Hank Hogan, firstname.lastname@example.org
GAITHERSBURG, Md. – When it comes to computing, some of the lessons we learned in kindergarten really do apply. Algorithms have to take turns. Otherwise, final calculations could be wrong.
Such data flow control is done routinely in standard computers. Now the nascent field of quantum information processing potentially has a way to do the same, courtesy of researchers from the National Institute of Standards and Technology (NIST), the University of Maryland and the University of Birmingham in the UK.
The researchers demonstrated their scheme by tuning the velocity of photons transporting an image, delaying the process by varying amounts without degrading the quantum information. They did so using a cell of hot rubidium vapor. They selected the material in part because of its properties, said researcher Alberto M. Marino. “You need to have a medium where you can control the group velocity. This velocity controls how fast that information propagates.”
Quantum buffering is achieved through slow light. Two entangled images (shown connected by dotted lines) are generated. By sending one through a slow-light cell, researchers created a variable delay and a quantum information buffer. Courtesy of Albert Marino, NIST.
Marino was lead author of a Nature paper that described the work. The group first produced a pair of images encoded in photons, with the two beams created in an entangled state. Thus, the quantum state of one, as measured by its phase and amplitude fluctuations, was intertwined with the quantum state of the other. Because of this, determining the quantum state of one automatically provided that of the other. This entanglement between separated photons is the basis for quantum communication and computation.
After generating the entangled images in the first rubidium cell, the researchers allowed one packet of photons to travel freely to a detector while they sent the other through a second cell before detecting it. In this cell, the group velocity of the rubidium acted to slow down the propagation of the information by a factor of as much as 800. This introduced a delay, which the researchers could control by varying the temperature of the rubidium or adjusting the intensity of the light used as a pump.

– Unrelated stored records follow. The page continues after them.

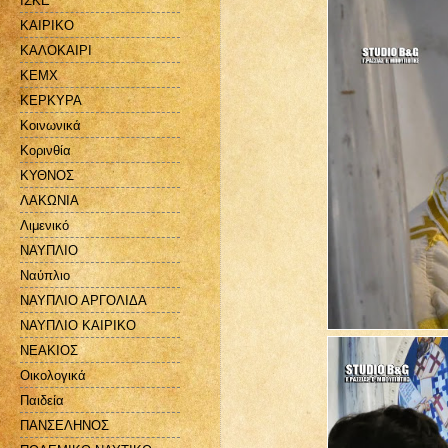
ΙΣΚΕ
ΚΑΙΡΙΚΟ
ΚΑΛΟΚΑΙΡΙ
ΚΕΜΧ
ΚΕΡΚΥΡΑ
Κοινωνικά
Κορινθία
ΚΥΘΝΟΣ
ΛΑΚΩΝΙΑ
Λιμενικό
ΝΑΥΠΛΙΟ
Ναύπλιο
ΝΑΥΠΛΙΟ ΑΡΓΟΛΙΔΑ
ΝΑΥΠΛΙΟ ΚΑΙΡΙΚΟ
ΝΕΑΚΙΟΣ
Οικολογικά
Παιδεία
ΠΑΝΣΕΛΗΝΟΣ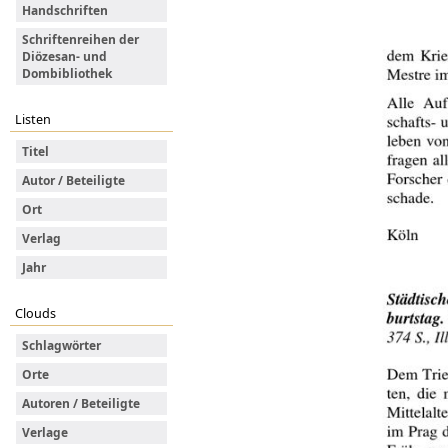
Handschriften
Schriftenreihen der
Diözesan- und
Dombibliothek
Listen
Titel
Autor / Beteiligte
Ort
Verlag
Jahr
Clouds
Schlagwörter
Orte
Autoren / Beteiligte
Verlage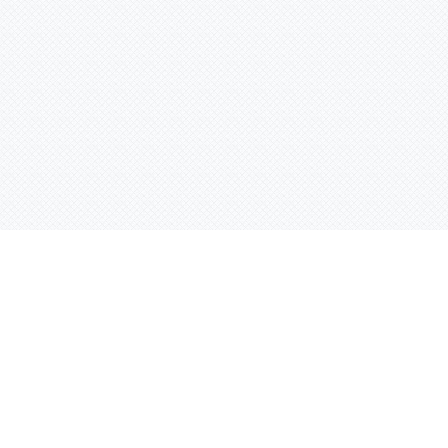
Услуги
Адрес:
РТ, г. Казань, 
асности
УФ печать
ации
Интерьерная печать
Фрезерная резка
Лазерная резка
Плоттерная резка
Вакуумная формовка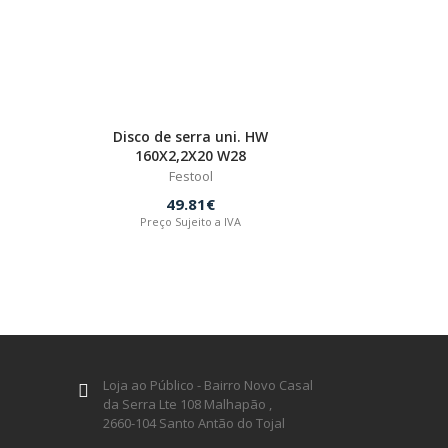
Disco de serra uni. HW
160X2,2X20 W28
Festool
49.81€
Preço Sujeito a IVA
Loja ao Público - Bairro Novo Casal
da Serra Lte 108 Malhapão ,
2660-104 Santo Antão do Tojal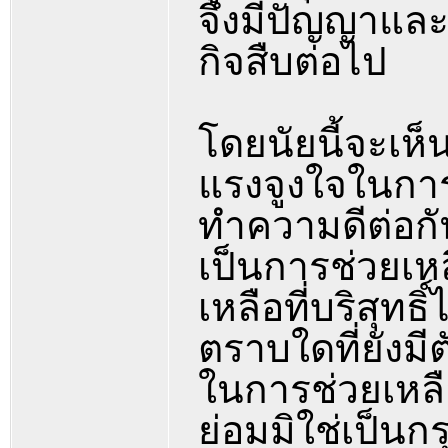
จึงมีปัญญาแล
กิจสืบต่อไป
โดยนัยนี้จะเห็
แรงจูงใจในกา
ทำความดีต่อกั
เป็นการช่วยเหล
เหลือที่บริสุท
ตราบใดที่ยังม
ในการช่วยเหลือเ
ย่อมมิใช่เป็นกร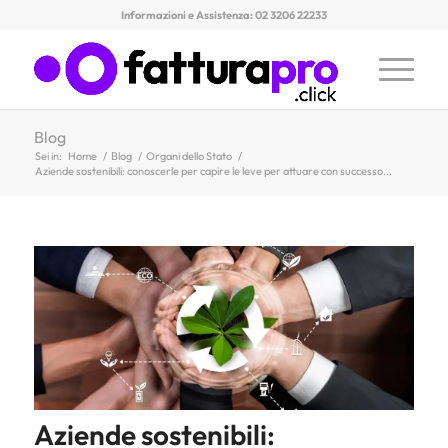
Informazioni e Assistenza: 02 3206 22233
Blog
Sei in:
Home
/
Blog
/
Organi dello Stato
/
Aziende sostenibili: conoscerle per capire le leve per attuare con successo...
Aziende sostenibili: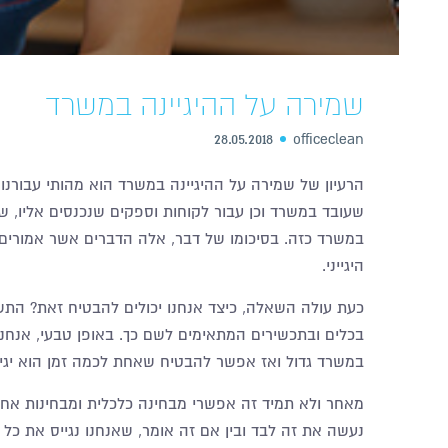
שמירה על ההיגיינה במשרד
28.05.2018
officeclean
הרעיון של שמירה על ההיגיינה במשרד הוא מהותי עבורנו מ
שעובד במשרד וכן עבור לקוחות וספקים שנכנסים אליו, שנ
במשרד כזה. בסיכומו של דבר, אלה הדברים אשר אמורים 
היגייני.
כעת עולה השאלה, כיצד אנחנו יכולים להבטיח זאת? התשו
בכלים ובתכשירים המתאימים לשם כך. באופן טבעי, אנחנו
במשרד גדול ואז אפשר להבטיח שאחת לכמה זמן הוא יגיע 
מאחר ולא תמיד זה אפשרי מבחינה כלכלית ומבחינות אחרו
נעשה את זה לבד ובין אם זה אומר, שאנחנו נגייס את כל 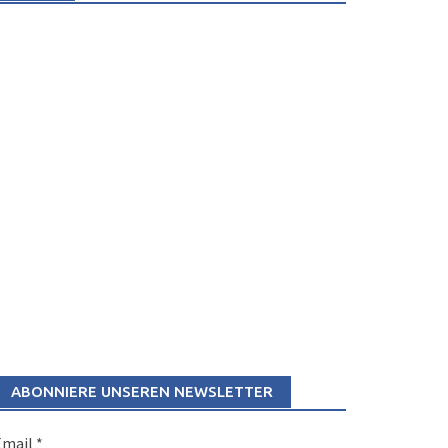
ABONNIERE UNSEREN NEWSLETTER
Email
*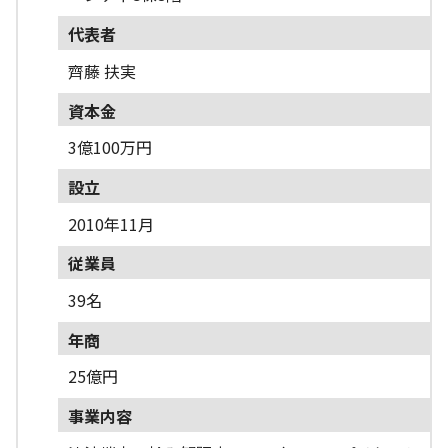
代表者
齊藤 扶実
資本金
3億100万円
設立
2010年11月
従業員
39名
年商
25億円
事業内容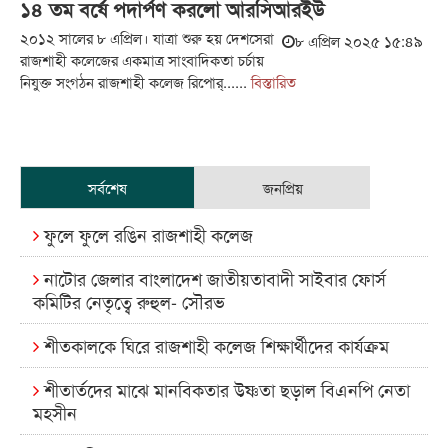
১৪ তম বর্ষে পদার্পণ করলো আরসিআরইউ
২০১২ সালের ৮ এপ্রিল। যাত্রা শুরু হয় দেশসেরা
৮ এপ্রিল ২০২৫ ১৫:৪৯
রাজশাহী কলেজের একমাত্র সাংবাদিকতা চর্চায়
নিযুক্ত সংগঠন রাজশাহী কলেজ রিপোর্......
বিস্তারিত
সর্বশেষ
জনপ্রিয়
ফুলে ফুলে রঙিন রাজশাহী কলেজ
নাটোর জেলার বাংলাদেশ জাতীয়তাবাদী সাইবার ফোর্স
কমিটির নেতৃত্বে রুহুল- সৌরভ
শীতকালকে ঘিরে রাজশাহী কলেজ শিক্ষার্থীদের কার্যক্রম
শীতার্তদের মাঝে মানবিকতার উষ্ণতা ছড়াল বিএনপি নেতা
মহসীন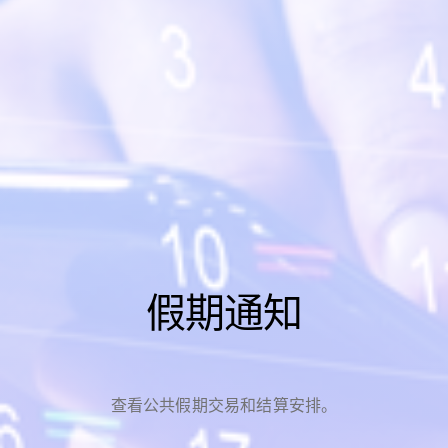
假期通知
查看公共假期交易和结算安排。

They got the delay up to 27 ns, with the limit set by the amount of noise generated by the process. Too much noise destroyed the quantum entanglement, wiping away the correlation between the images.
Adjustments and improvements can push the delay to a greater number; however, Marino said, it’s always likely to remain in the nanosecond range.
As for applications, Marino foresees quantum communication, perhaps in a buffer that temporarily stores results. Longer-term storage will likely be done by transferring quantum information from photons to atoms, because they can store quantum properties for milliseconds.
One benefit of the new scheme is the ability to change the delay by optical means, which makes it possible to quickly adjust it as needed for experimentation or device operation. Another is the fact that the technique isn’t confined to delaying a single channel: “The fact that we can delay images shows we can delay large amounts of information simultaneously,” Marino said.